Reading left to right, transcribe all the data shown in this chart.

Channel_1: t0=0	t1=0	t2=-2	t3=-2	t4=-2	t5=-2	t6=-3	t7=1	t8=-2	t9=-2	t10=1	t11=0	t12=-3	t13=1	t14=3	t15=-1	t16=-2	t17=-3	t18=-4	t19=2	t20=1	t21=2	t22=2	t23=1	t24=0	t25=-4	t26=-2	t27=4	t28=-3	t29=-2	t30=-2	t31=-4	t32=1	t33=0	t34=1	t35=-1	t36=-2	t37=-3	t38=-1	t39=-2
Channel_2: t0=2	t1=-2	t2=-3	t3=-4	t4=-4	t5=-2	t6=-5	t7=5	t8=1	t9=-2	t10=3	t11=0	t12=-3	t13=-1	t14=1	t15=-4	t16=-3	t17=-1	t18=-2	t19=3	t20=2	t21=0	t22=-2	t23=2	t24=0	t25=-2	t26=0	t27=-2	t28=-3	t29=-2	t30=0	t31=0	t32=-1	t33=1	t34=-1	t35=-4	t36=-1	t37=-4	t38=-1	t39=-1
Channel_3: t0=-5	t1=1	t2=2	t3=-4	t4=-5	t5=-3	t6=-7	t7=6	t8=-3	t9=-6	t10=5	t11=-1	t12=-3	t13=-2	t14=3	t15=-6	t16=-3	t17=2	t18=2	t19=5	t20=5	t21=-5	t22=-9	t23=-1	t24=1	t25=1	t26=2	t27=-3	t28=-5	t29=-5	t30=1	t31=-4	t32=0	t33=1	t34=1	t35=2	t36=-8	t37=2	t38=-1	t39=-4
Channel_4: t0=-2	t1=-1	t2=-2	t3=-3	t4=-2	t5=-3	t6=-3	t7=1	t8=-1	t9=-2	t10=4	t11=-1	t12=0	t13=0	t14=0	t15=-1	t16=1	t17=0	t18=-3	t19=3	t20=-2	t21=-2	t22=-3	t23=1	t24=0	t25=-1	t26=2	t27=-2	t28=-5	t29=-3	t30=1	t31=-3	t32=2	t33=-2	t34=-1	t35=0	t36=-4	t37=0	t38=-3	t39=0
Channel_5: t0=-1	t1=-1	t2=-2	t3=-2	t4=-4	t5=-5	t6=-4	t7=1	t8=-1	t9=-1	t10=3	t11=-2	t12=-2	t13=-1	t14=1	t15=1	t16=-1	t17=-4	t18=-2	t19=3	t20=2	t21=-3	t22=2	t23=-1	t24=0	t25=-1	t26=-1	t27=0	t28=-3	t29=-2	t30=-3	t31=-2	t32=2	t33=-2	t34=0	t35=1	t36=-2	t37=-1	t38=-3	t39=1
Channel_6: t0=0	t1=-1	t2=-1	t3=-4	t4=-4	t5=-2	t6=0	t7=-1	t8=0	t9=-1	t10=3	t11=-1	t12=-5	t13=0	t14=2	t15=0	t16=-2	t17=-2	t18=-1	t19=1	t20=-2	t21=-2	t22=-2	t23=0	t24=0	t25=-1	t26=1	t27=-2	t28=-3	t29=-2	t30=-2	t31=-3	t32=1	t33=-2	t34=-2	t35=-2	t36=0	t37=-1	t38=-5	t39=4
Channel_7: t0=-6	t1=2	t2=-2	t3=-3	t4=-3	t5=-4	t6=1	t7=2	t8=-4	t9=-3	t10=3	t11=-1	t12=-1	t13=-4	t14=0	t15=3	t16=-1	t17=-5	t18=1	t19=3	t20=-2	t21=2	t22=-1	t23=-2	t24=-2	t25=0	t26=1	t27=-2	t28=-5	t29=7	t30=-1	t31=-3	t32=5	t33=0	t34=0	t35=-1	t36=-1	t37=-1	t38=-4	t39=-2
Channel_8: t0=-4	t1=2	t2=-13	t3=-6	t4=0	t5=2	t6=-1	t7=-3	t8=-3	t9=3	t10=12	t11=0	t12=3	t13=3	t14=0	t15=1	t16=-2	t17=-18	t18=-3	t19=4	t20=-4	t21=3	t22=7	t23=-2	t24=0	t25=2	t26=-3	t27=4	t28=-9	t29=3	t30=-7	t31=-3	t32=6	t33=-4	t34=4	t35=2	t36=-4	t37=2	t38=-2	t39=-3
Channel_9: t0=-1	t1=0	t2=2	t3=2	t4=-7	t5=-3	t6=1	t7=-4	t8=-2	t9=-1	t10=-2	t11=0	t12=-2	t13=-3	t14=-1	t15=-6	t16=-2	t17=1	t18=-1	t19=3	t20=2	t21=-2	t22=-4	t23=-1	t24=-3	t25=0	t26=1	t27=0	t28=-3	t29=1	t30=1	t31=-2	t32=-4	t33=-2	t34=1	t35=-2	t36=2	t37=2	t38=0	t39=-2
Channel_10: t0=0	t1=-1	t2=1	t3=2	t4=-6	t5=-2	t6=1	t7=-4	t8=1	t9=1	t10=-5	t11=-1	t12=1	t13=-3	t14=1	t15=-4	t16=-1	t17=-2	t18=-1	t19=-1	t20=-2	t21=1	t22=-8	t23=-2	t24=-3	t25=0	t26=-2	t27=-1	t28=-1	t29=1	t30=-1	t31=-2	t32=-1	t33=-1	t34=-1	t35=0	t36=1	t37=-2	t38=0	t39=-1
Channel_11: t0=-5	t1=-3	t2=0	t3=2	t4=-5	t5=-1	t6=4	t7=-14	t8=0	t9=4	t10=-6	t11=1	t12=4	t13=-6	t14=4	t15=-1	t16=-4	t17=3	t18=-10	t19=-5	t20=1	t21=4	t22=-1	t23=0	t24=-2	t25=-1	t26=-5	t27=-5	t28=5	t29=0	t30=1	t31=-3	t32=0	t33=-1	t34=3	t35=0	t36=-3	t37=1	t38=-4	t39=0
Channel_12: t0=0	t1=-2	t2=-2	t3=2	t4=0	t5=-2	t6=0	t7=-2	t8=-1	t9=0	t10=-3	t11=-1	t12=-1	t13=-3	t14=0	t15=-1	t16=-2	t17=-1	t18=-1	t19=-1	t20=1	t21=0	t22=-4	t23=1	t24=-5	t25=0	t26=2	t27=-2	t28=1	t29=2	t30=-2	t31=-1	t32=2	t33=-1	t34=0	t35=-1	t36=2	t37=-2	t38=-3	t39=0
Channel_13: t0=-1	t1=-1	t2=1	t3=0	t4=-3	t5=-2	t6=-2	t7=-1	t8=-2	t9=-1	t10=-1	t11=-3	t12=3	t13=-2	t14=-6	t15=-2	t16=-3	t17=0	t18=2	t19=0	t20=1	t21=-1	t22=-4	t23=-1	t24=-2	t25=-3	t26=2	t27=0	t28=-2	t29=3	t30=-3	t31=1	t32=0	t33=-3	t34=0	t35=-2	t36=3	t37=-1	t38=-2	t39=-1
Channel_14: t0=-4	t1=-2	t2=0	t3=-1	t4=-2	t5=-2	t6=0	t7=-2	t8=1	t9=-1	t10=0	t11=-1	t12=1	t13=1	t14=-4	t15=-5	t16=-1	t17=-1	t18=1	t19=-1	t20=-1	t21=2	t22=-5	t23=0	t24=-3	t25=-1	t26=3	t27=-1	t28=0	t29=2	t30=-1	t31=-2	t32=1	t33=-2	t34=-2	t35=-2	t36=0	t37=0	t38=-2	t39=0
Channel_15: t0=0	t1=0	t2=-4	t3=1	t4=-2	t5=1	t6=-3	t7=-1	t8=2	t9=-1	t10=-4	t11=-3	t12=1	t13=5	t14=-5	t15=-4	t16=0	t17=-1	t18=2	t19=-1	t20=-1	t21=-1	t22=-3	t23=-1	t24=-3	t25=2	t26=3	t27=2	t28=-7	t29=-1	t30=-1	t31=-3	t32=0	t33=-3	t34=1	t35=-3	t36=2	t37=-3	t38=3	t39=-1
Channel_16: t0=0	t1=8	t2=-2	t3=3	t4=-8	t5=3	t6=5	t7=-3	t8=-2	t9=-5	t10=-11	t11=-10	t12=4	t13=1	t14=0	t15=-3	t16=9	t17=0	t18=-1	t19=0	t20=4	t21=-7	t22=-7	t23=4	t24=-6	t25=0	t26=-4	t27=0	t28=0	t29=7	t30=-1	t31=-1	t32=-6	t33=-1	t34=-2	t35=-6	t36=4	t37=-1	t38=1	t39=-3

▬▬▬

EXERCISE BRIEF =
How many lines of the records above contain the word "left"? Reply with the number alone.

ANSWER SECTION =
1